Patriotism is a great tool in this game. If they nationalize, it's "the national patrimony" that's not going to be given to filthy foreigners. When it's broke, it's all about the need for the nation to join all the other prestigious modern nations and enjoy its share of glory and prosperity.

"What's good for General Motors is good for the country." That kind of patriotism certainly hasn't gone out of style. Free markets are patriotic until it's bipartisanship rushing to the defense of our God-given prosperity. North America or South America, it's basically the same package of lies and the same refuge, first and last, of scoundrels.


Gravatar Certainly, it seems so strange to me that Americans don't seem to be right of center by virtue of legitimate choice, but more out of ignorance that there are a variety of options. At least in European systems they seem to have a better sense of reality. You're right about De Gaulle.
I have to keep going back to the situation in So America to understand just what has happened, between CIA planted dictators (e.g. Pinochet) +privatized American corporations. The World Bank vs. "developmentalism".

I don't know if you're familiar with the book "Shock Doctrine" by Naomi Klein, but she describes a situation where U.S. Corporations and the CIA plant a dictator who run away with everything between them.(Milton Friedman project) The country is then broke and goes to the World Bank who lends them Money on terms that they privatize and give political support to the U.S..
What has happened in some countries recently is ,as I understand it (from elsewhere) that the countries have voted for anti-corporatization governments which have worked so far. They are governments where only certain essential industries are nationalized, and regulated privatization occur in other industries..

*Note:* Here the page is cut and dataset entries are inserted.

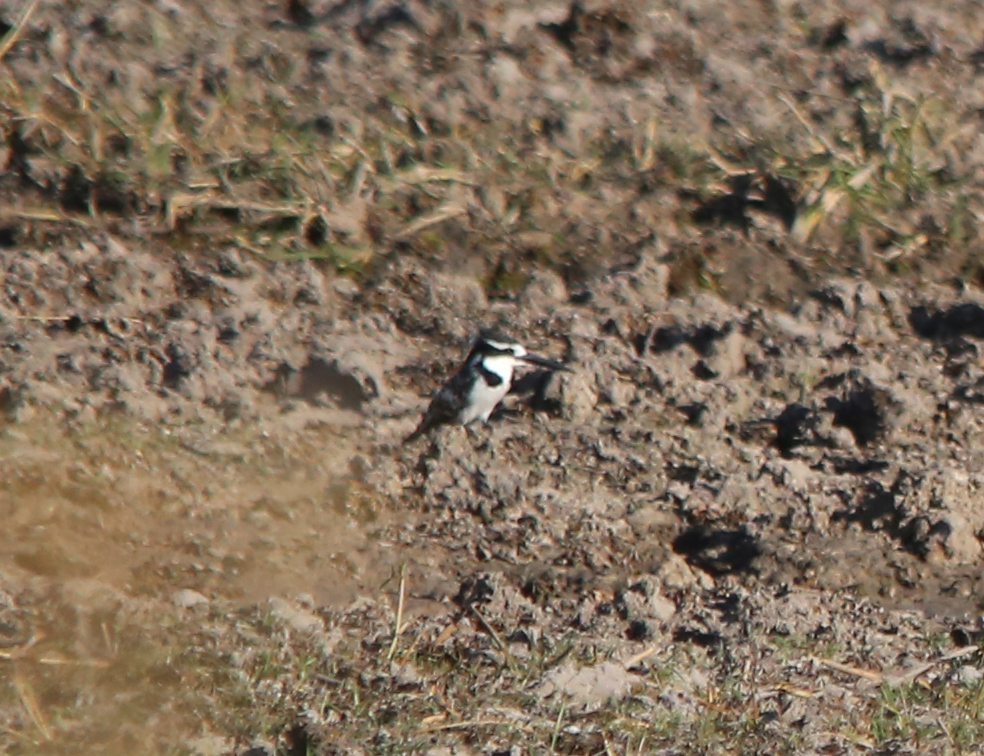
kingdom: Animalia
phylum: Chordata
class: Aves
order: Coraciiformes
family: Alcedinidae
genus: Ceryle
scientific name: Ceryle rudis
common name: Pied kingfisher
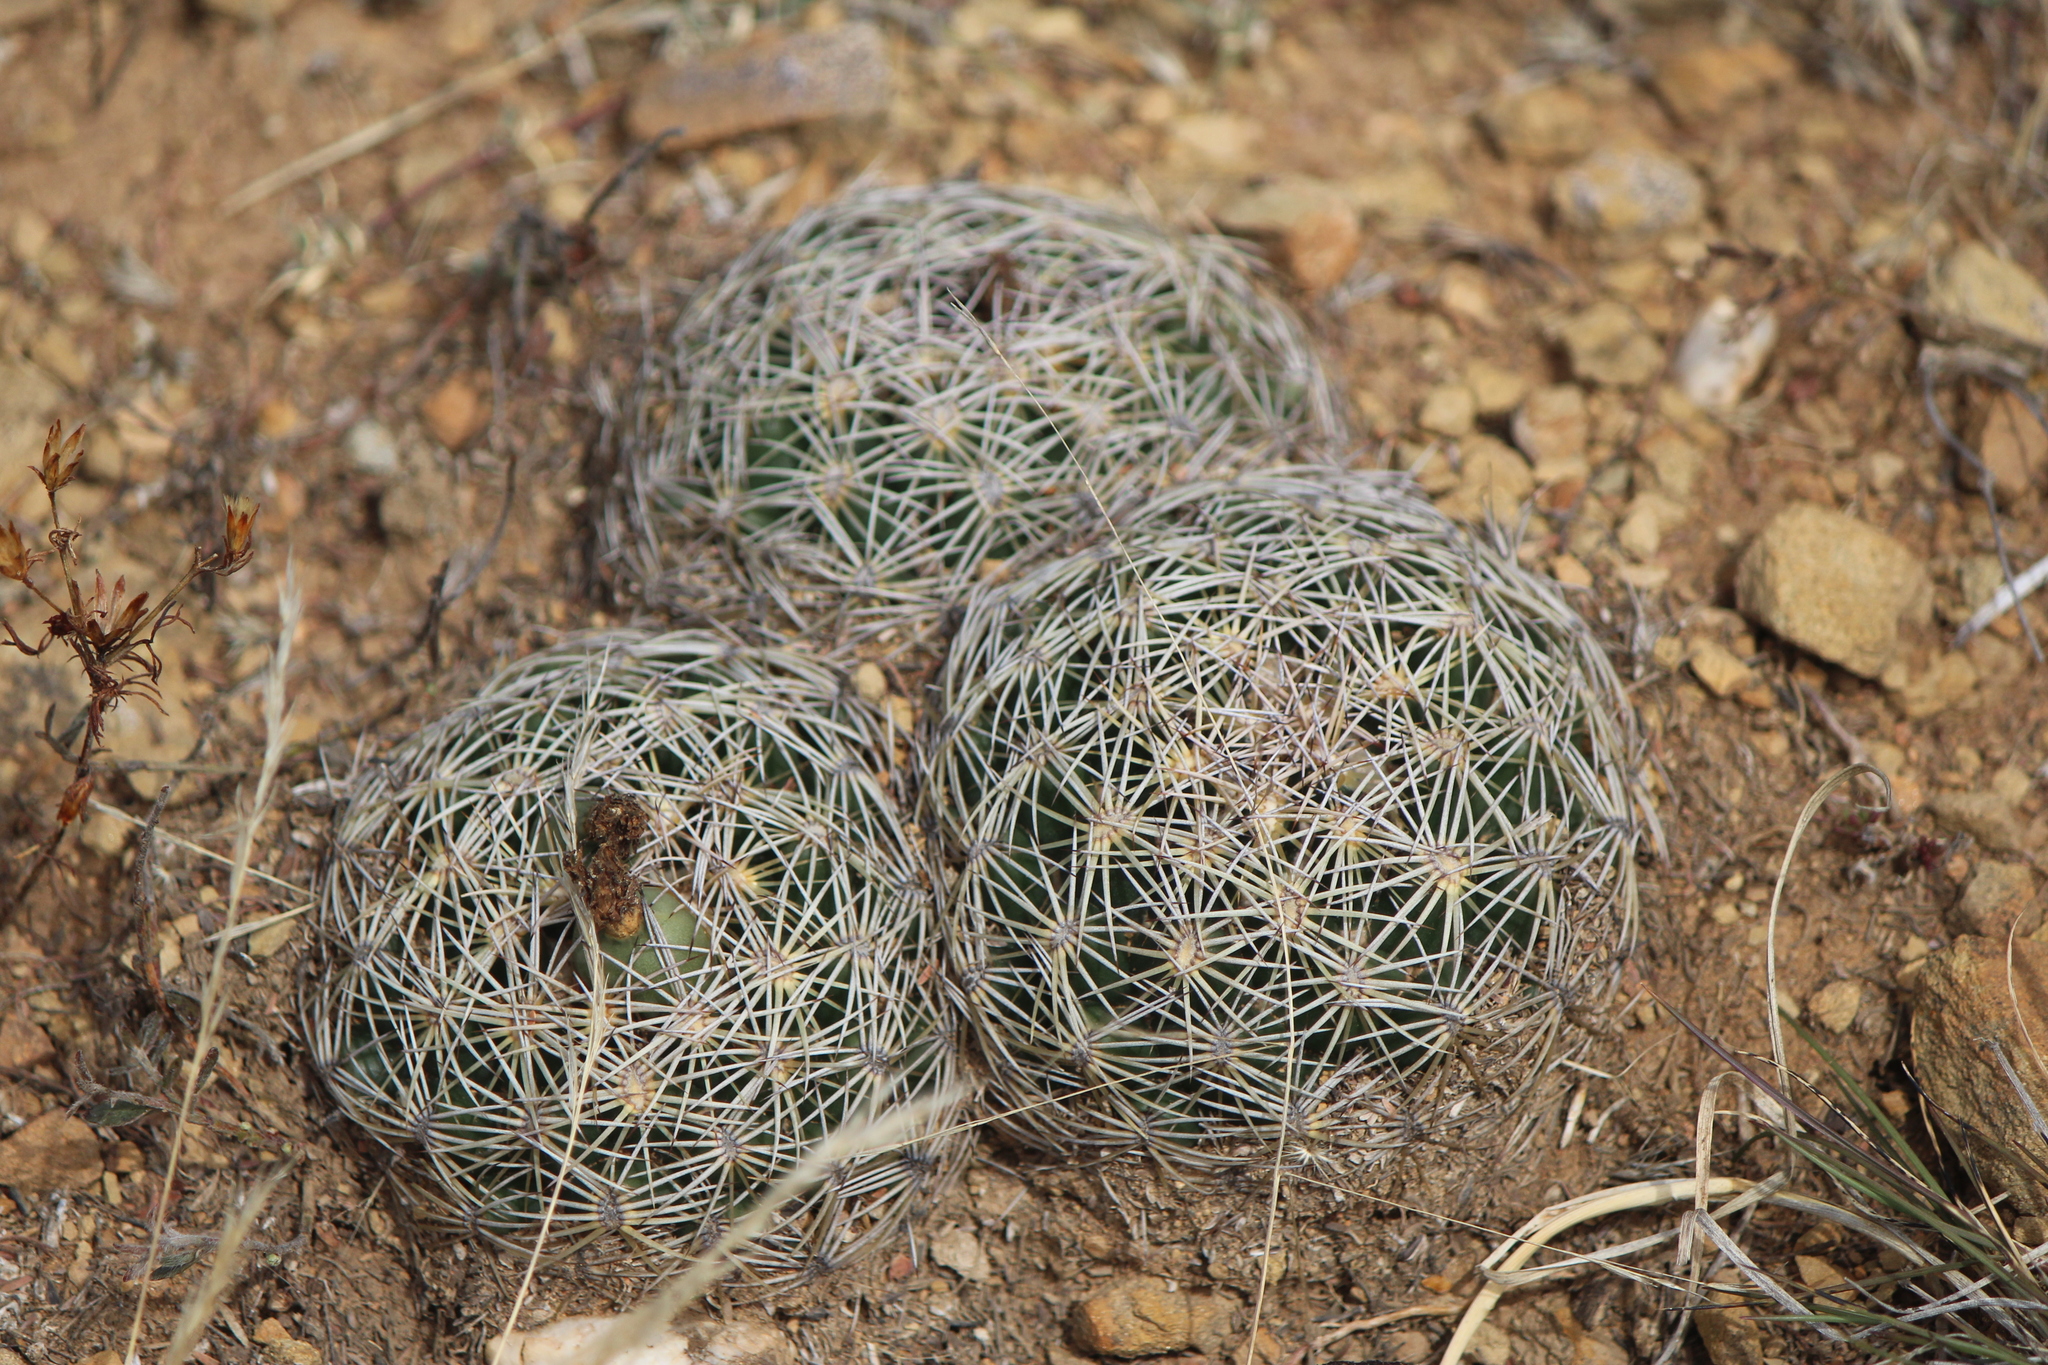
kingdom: Plantae
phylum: Tracheophyta
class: Magnoliopsida
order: Caryophyllales
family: Cactaceae
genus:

Gravatar Living in Mexico at times doesn't make me a real Latin Americanist with a good knowledge of its economic systems. I do know that I profoundly distrust a lot of the so-called Latin American pundits and specialists and experts who are so regularly cited in the mainstream media. They just don't ring true. I used to read some of the British reviewers and they sounded like they were living in Florida getting feeds from places that they had never seen all neatly translated by people who had a definite interest in what got translated. One guy used to write wonderful travel brochures and local tourist guides, all from his hotel room in one town--if they can do that with travel advice, what do you think they do with insights into local politics? Just compare articles that crop up about Venezuela--you wouldn't think they were talking about the same country.